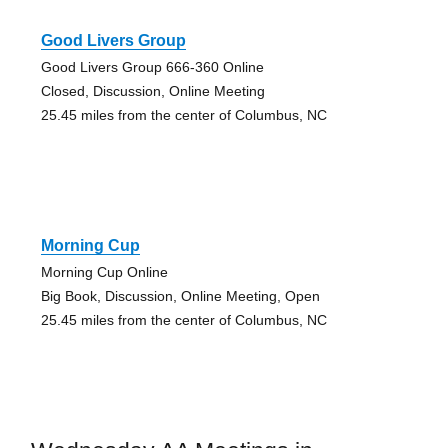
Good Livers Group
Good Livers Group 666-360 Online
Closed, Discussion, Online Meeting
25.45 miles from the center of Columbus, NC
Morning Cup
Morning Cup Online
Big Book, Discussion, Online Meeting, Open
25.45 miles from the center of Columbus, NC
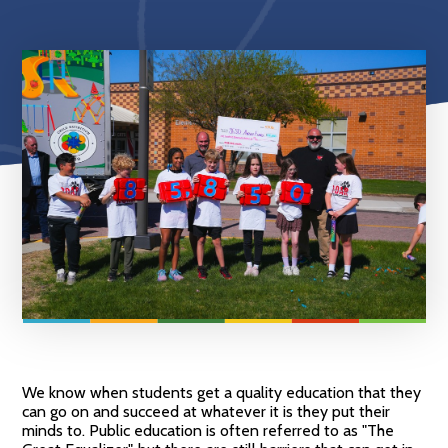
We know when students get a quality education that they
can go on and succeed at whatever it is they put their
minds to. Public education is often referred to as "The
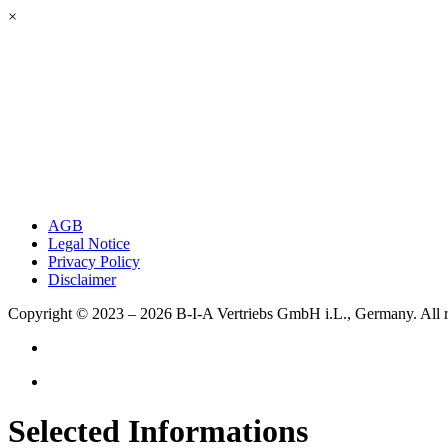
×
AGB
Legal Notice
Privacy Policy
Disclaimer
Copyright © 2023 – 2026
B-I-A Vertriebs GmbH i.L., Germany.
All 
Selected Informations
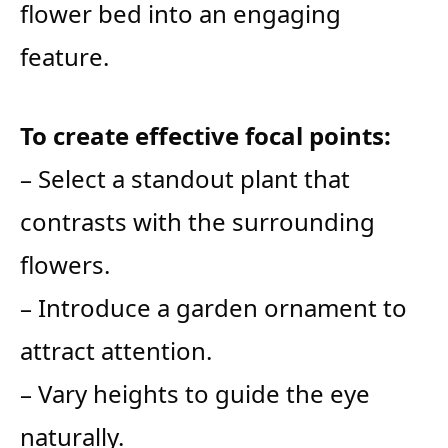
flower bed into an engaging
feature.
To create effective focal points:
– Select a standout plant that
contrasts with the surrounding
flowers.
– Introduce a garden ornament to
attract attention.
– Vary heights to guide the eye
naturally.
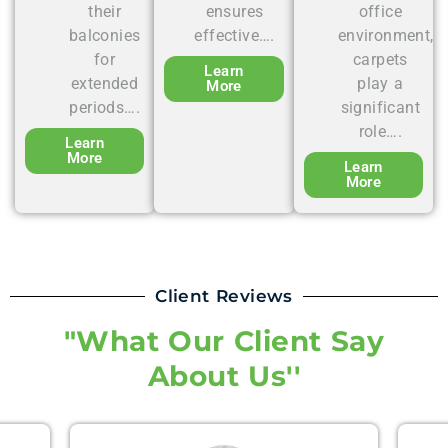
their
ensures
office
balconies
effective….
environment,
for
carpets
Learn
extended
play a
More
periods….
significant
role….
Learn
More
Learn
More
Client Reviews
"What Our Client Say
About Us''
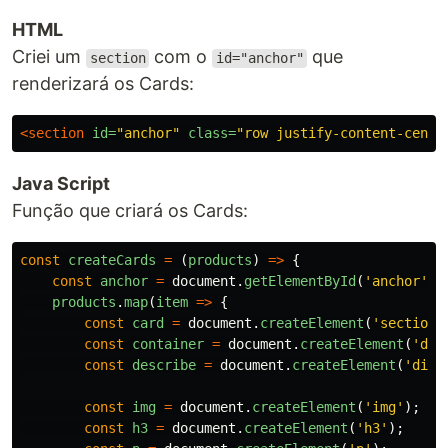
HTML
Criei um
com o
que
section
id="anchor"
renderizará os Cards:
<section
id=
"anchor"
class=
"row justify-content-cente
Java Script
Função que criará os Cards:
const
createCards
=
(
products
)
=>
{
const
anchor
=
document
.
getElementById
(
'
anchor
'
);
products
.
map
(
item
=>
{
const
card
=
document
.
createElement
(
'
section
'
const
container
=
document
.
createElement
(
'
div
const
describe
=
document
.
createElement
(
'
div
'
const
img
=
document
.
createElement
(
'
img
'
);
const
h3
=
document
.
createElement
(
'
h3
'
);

+ + +

▶ **Try it**:
Report how many lines of the data contain the string "effective", with case counting. Give only the number.

▶ **Task result**:
2